Eu dei um passo para o lado, mantendo o rosto visível, os olhos a fitar cada reação. A tensão atingia o limite. Cada respiração dele parecia um grito contido. Ele sabia que qualquer movimento em falso poderia ser castigado, mesmo sem que eu precisasse de tocar nele.
A sala mergulhou num silêncio absoluto, exceto pelo eco metálico das correntes a arrastarem-se levemente. O homem já não chorava; apenas respirava de forma irregular, os olhos fixos em mim, procurando qualquer faísca de misericórdia.
— Agora… – Vamos Brincar?
Um arrepio percorreu-lhe a espinha. A ideia do que poderia vir a seguir era suficiente para quebrar qualquer tentativa de resistência. O medo tornou-se palpável, quase sólido, e eu sorri ao ver a mente dele ceder sob o peso do terror, sem que tivesse sido preciso recorrer a nada além do ambiente, das palavras e da sugestão.
— Sentes o que é estar à mercê de algo que não podes controlar? — murmurei, encostando-lhe a mão de leve no ombro, apenas para lembrar-lhe do limite que não podia ultrapassar. — É curioso… o medo torna tudo mais… real...
— É curioso… — sussurrei. — A dor física é só a porta de entrada. O verdadeiro castigo… é perceberes que já não és dono de ti.
Ele fechou os olhos, como se assim pudesse escapar, mas não havia fuga. As correntes prenderam-lhe mais que o corpo — prenderam-lhe a alma.
Deixei o silêncio prolongar-se, até o medo e a dor se misturarem.
O primeiro impacto fez ecoar um som seco na sala. O corpo dele estremeceu, preso às correntes, incapaz de se defender. A pele já mostrava marcas da pressão metálica, avermelhada onde o ferro lhe mordia a carne.
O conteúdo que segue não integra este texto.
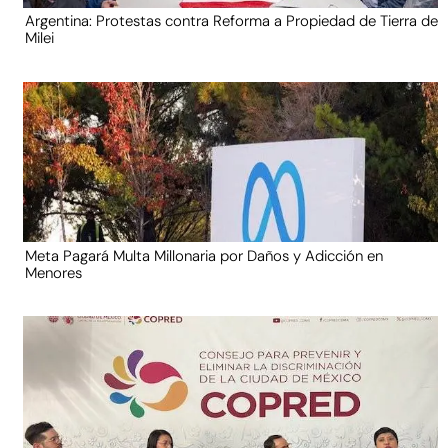
Argentina: Protestas contra Reforma a Propiedad de Tierra de
Milei
Meta Pagará Multa Millonaria por Daños y Adicción en
Menores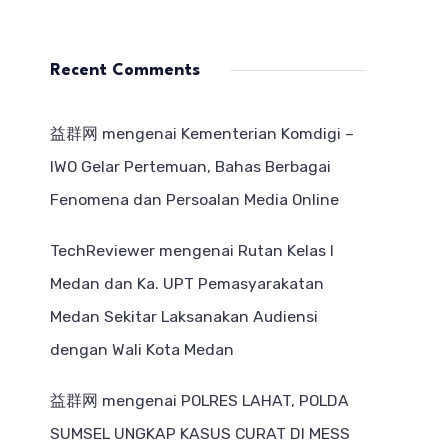
Recent Comments
益群网
mengenai
Kementerian Komdigi –
IWO Gelar Pertemuan, Bahas Berbagai
Fenomena dan Persoalan Media Online
TechReviewer
mengenai
Rutan Kelas I
Medan dan Ka. UPT Pemasyarakatan
Medan Sekitar Laksanakan Audiensi
dengan Wali Kota Medan
益群网
mengenai
POLRES LAHAT, POLDA
SUMSEL UNGKAP KASUS CURAT DI MESS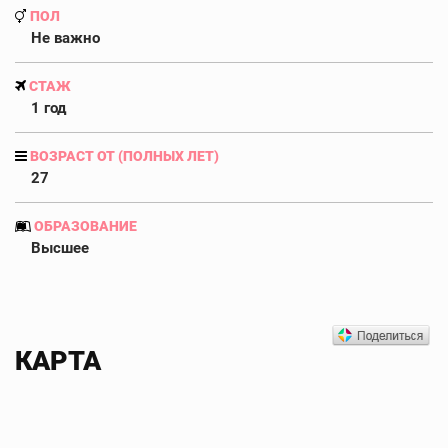
ПОЛ
Не важно
СТАЖ
1 год
ВОЗРАСТ ОТ (ПОЛНЫХ ЛЕТ)
27
ОБРАЗОВАНИЕ
Высшее
КАРТА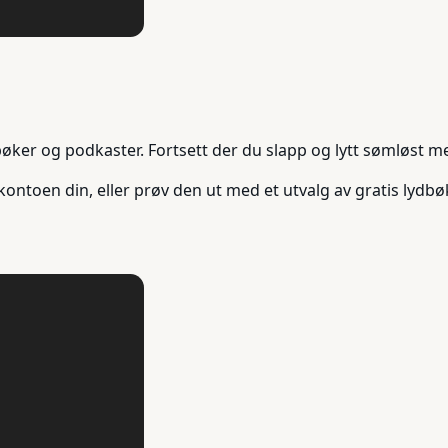
ydbøker og podkaster. Fortsett der du slapp og lytt sømløst 
ontoen din, eller prøv den ut med et utvalg av gratis lyd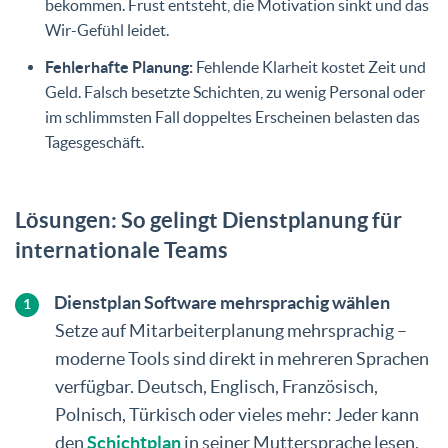
bekommen. Frust entsteht, die Motivation sinkt und das
Wir-Gefühl leidet.
Fehlerhafte Planung:
Fehlende Klarheit kostet Zeit und
Geld. Falsch besetzte Schichten, zu wenig Personal oder
im schlimmsten Fall doppeltes Erscheinen belasten das
Tagesgeschäft.
Lösungen: So gelingt Dienstplanung für
internationale Teams
Dienstplan Software mehrsprachig wählen
Setze auf Mitarbeiterplanung mehrsprachig –
moderne Tools sind direkt in mehreren Sprachen
verfügbar. Deutsch, Englisch, Französisch,
Polnisch, Türkisch oder vieles mehr: Jeder kann
den
Schichtplan
in seiner Muttersprache lesen.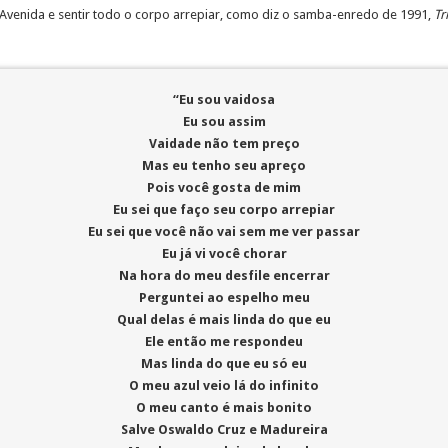
Avenida e sentir todo o corpo arrepiar, como diz o samba-enredo de 1991,
Tr
“Eu sou vaidosa
Eu sou assim
Vaidade não tem preço
Mas eu tenho seu apreço
Pois você gosta de mim
Eu sei que faço seu corpo arrepiar
Eu sei que você não vai sem me ver passar
Eu já vi você chorar
Na hora do meu desfile encerrar
Perguntei ao espelho meu
Qual delas é mais linda do que eu
Ele então me respondeu
Mas linda do que eu só eu
O meu azul veio lá do infinito
O meu canto é mais bonito
Salve Oswaldo Cruz e Madureira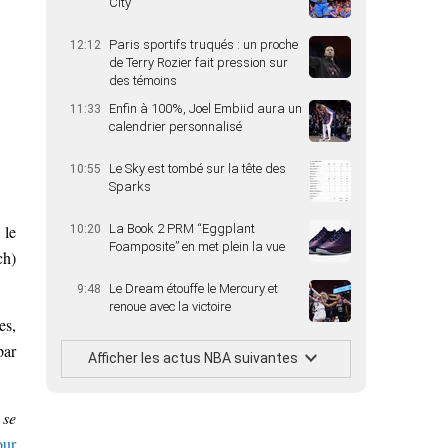
City
Paris sportifs truqués : un proche
12:12
de Terry Rozier fait pression sur
des témoins
Enfin à 100%, Joel Embiid aura un
11:33
calendrier personnalisé
Le Sky est tombé sur la tête des
10:55
Sparks
 le
La Book 2 PRM “Eggplant
10:20
Foamposite” en met plein la vue
ch)
Le Dream étouffe le Mercury et
9:48
renoue avec la victoire
es,
par
Afficher les actus NBA suivantes
 se
our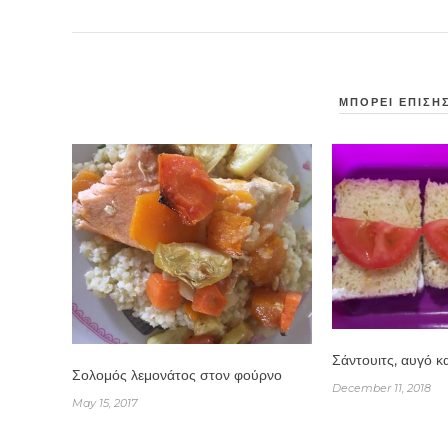
ΜΠΟΡΕΙ ΕΠΙΣΗΣ
Σάντουιτς, αυγό κα
Σολομός λεμονάτος στον φούρνο
December 11, 2018
May 15, 2017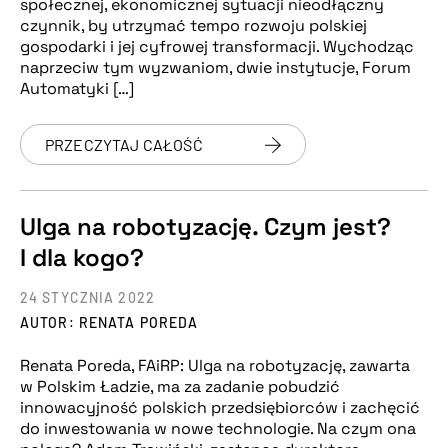
społecznej, ekonomicznej sytuacji nieodłączny
czynnik, by utrzymać tempo rozwoju polskiej
gospodarki i jej cyfrowej transformacji. Wychodząc
naprzeciw tym wyzwaniom, dwie instytucje, Forum
Automatyki […]
PRZECZYTAJ CAŁOŚĆ
Ulga na robotyzację. Czym jest?
I dla kogo?
24 STYCZNIA 2022
AUTOR: RENATA POREDA
Renata Poreda, FAiRP: Ulga na robotyzację, zawarta
w Polskim Ładzie, ma za zadanie pobudzić
innowacyjność polskich przedsiębiorców i zachęcić
do inwestowania w nowe technologie. Na czym ona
Ele gritou, um grito rouco, mais de frustração do que de dor — mas isso só me deu vontade de continuar. Aproximei-me com calma, segurei-lhe o rosto entre os dedos e pressionei com força, obrigando-o a encarar-me.
— Vês? — murmurei, esmagando-lhe a mandíbula até os dentes rangerem. — O corpo trai sempre a boca.
Soltei-o de repente, e a cabeça dele caiu para o lado, pesada. O som das correntes a arrastar pelo chão misturava-se com a respiração irregular, arfante. A cada puxão meu, os elos cerravam-se ainda mais contra a pele, arrancando-lhe gemidos que tentava engolir em silêncio.
Peguei num dos elos soltos da corrente e torci-o devagar contra o braço dele. O metal frio deixou a pele marcada em segundos. Ele contorceu-se, tentando fugir, mas a dor fê-lo bater as costas contra a parede, arrancando-lhe outro gemido involuntário.
— Grita mais alto… — ironizei, inclinando-me junto ao ouvido dele. — Aqui ninguém vai ouvir.
Ele soltou um rugido raivoso, mas a raiva já soava misturada com o medo. Cada movimento custava-lhe caro, cada músculo parecia implorar por trégua.
Deixei-o ali, pendurado nas próprias forças, e caminhei em círculos, saboreando o espetáculo. O corpo dele tremia, os olhos ainda cheios de ódio.